ABOUT THIS TASK: Revise every one of the records below, replacing "chart" with "graph" and leaving everything else unchanged, and omit the pictures from your answer.

SOURCE DATA:

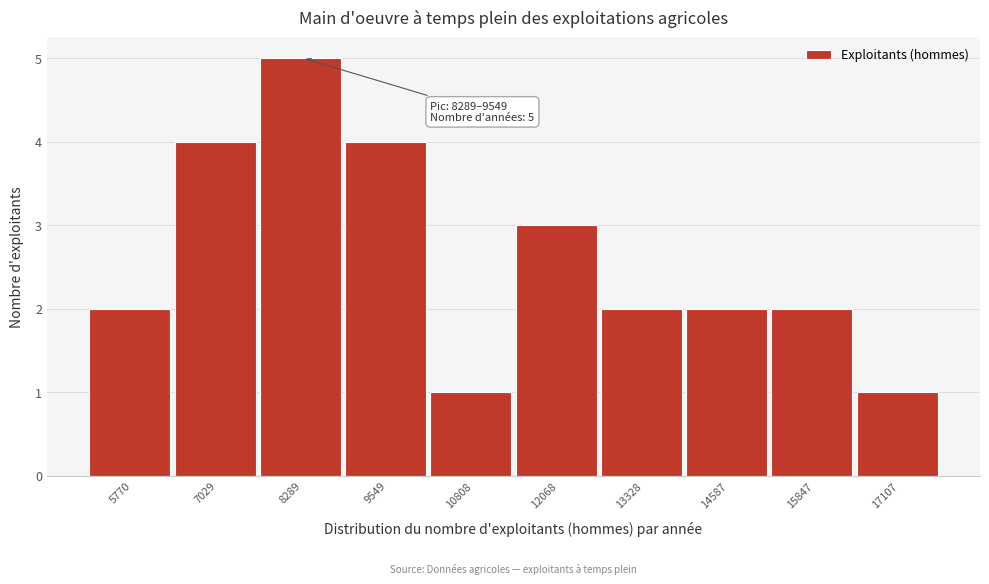

Reading left to right, transcribe all the data shown in this chart.

5770=2	7029=4	8289=5	9549=4	10808=1	12068=3	13328=2	14587=2	15847=2	17107=1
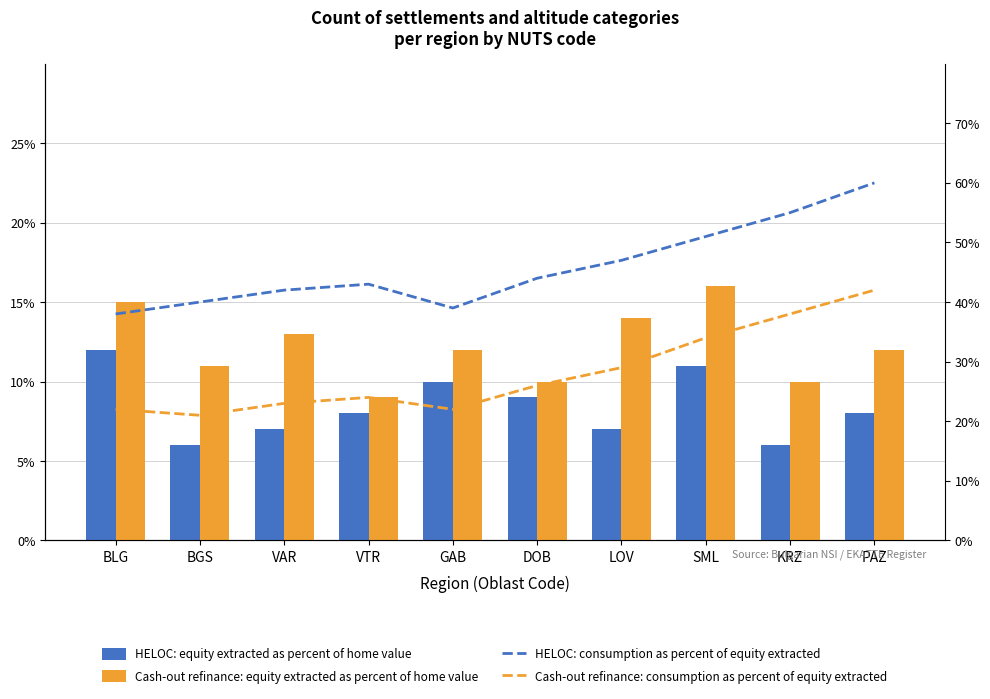

Does the chart contain stacked bars?

No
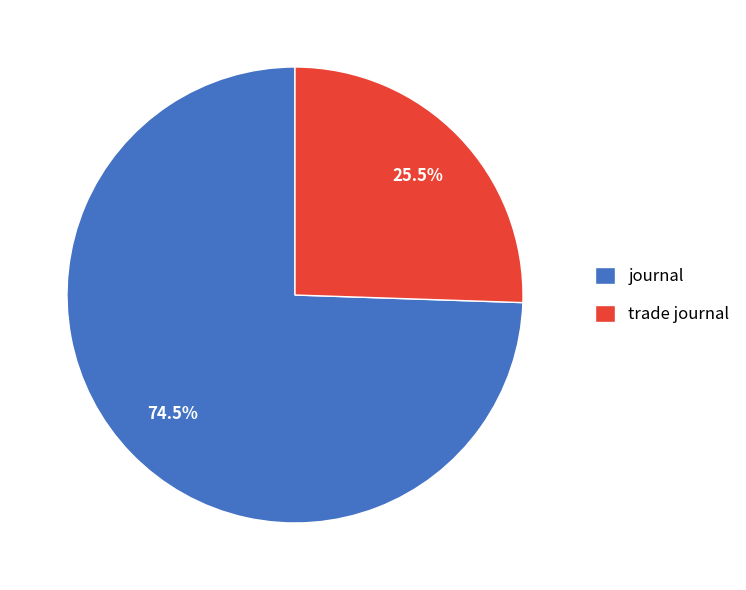

What is the largest slice in the pie chart?

journal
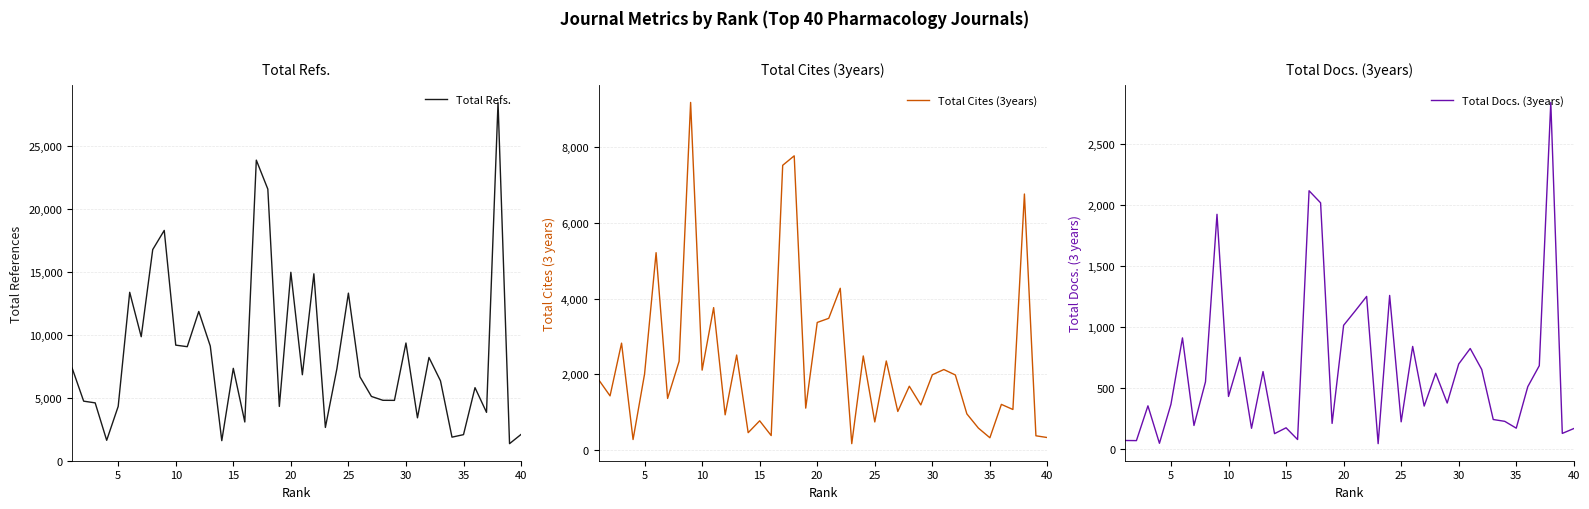

True or false: Total Docs. (3years) and Total Cites (3years) intersect in this chart.

False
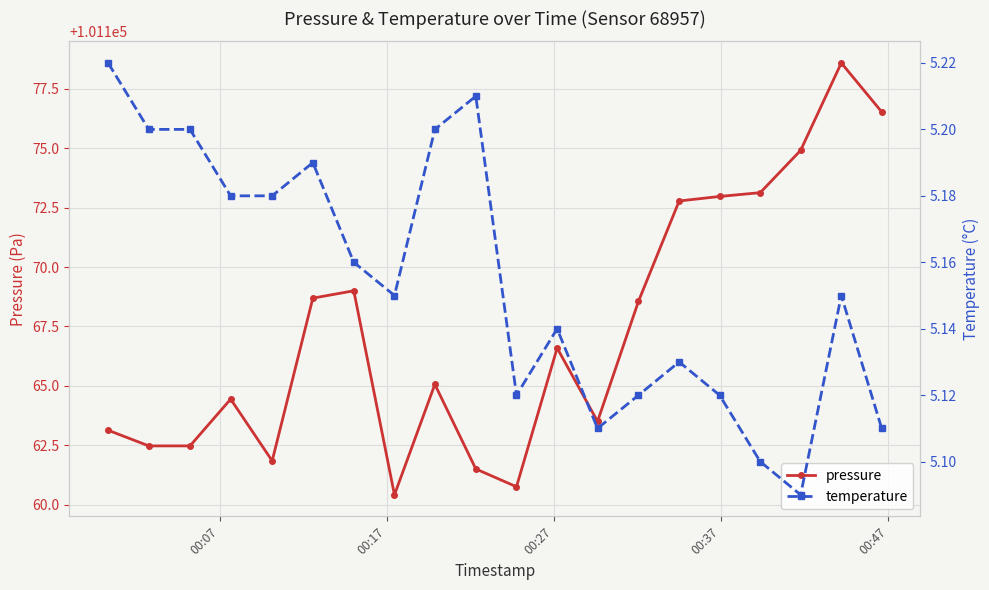

What is the value of the pressure point at the 7th from the left?

101169.0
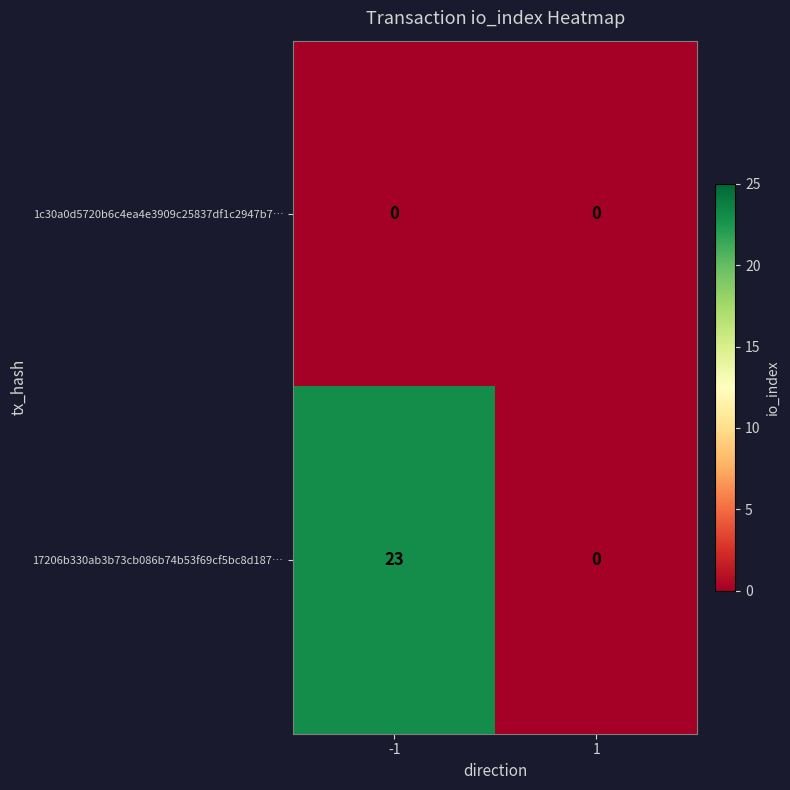

Rank the series at -1 from lowest to highest value.

1c30a0d5720b6c4ea4e3909c25837df1c2947b7…, 17206b330ab3b73cb086b74b53f69cf5bc8d187…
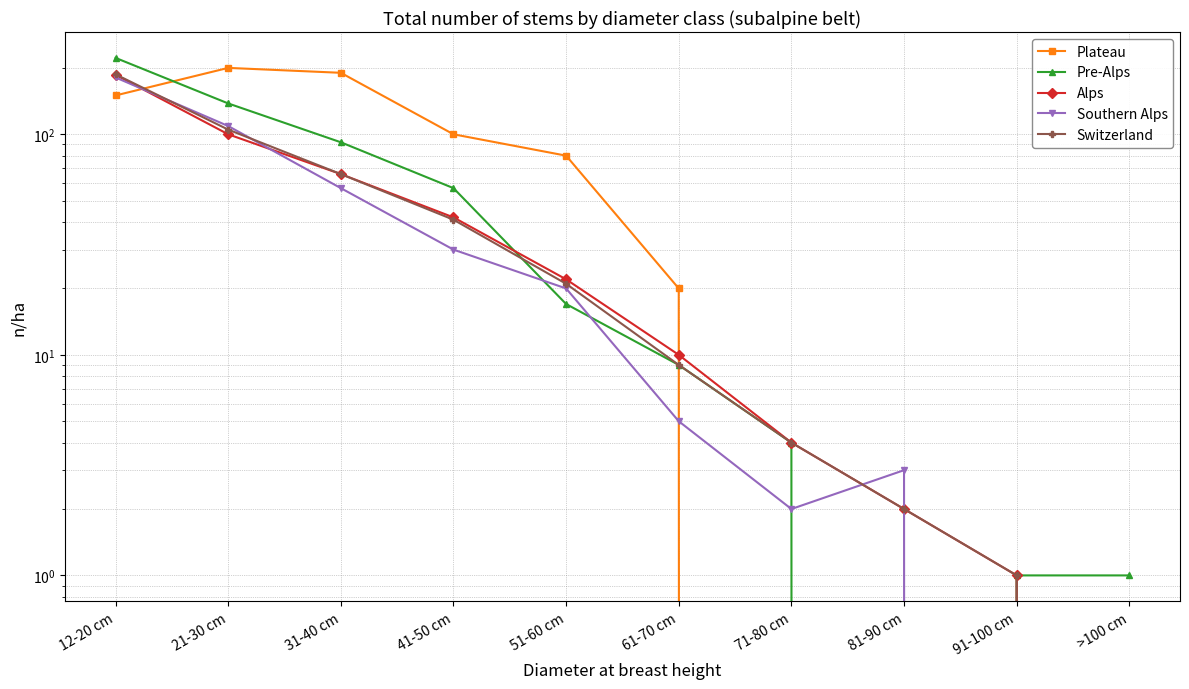

What position from the right is 51-60 cm?

6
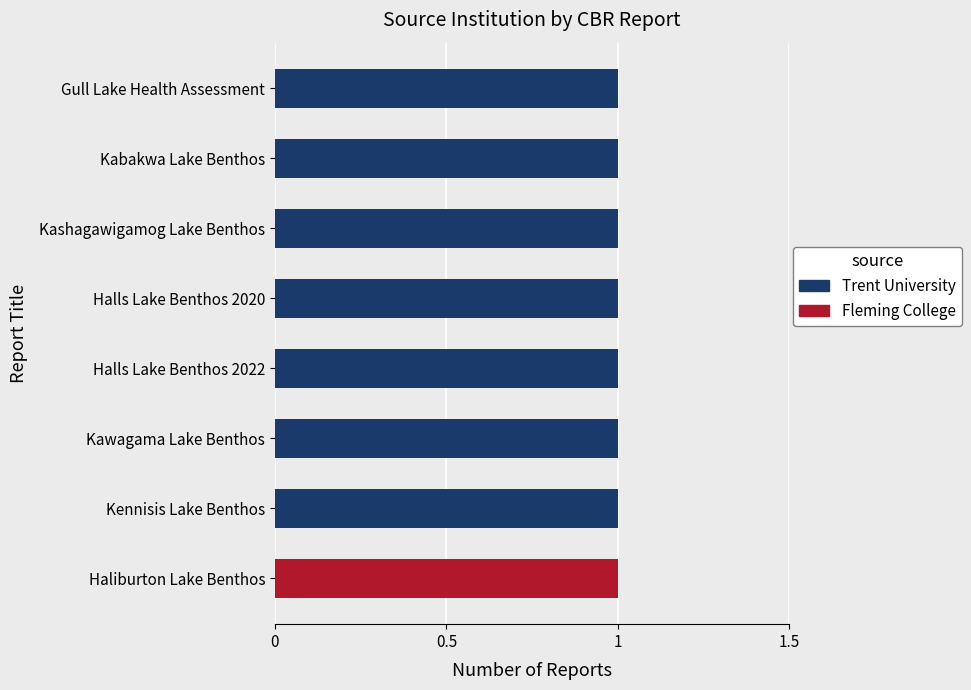

The value of Trent University at Halls Lake Benthos 2022 is 2. True or false?

False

RESPONSE FOR THIS EXERCISE:
Reading left to right, transcribe all the data shown in this graph.

5770=2	7029=4	8289=5	9549=4	10808=1	12068=3	13328=2	14587=2	15847=2	17107=1

Does the graph contain stacked bars?

No

What is the largest slice in the pie graph?

journal

True or false: Total Docs. (3years) and Total Cites (3years) intersect in this graph.

False

What is the value of the pressure point at the 7th from the left?

101169.0

Rank the series at -1 from lowest to highest value.

1c30a0d5720b6c4ea4e3909c25837df1c2947b7…, 17206b330ab3b73cb086b74b53f69cf5bc8d187…

What position from the right is 51-60 cm?

6

The value of Trent University at Halls Lake Benthos 2022 is 2. True or false?

False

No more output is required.